| Task details |
Scan the entries below, and for each line that includes the word "материјални", make a copy.

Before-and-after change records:

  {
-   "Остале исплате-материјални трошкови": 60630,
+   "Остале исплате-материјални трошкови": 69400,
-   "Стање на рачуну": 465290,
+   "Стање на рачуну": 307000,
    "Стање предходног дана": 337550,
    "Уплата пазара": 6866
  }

...

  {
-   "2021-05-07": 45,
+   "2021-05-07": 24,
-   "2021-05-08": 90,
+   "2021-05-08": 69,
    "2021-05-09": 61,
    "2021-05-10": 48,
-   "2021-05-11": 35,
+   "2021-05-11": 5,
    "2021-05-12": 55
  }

| Output |
-   "Остале исплате-материјални трошкови": 60630,
+   "Остале исплате-материјални трошкови": 69400,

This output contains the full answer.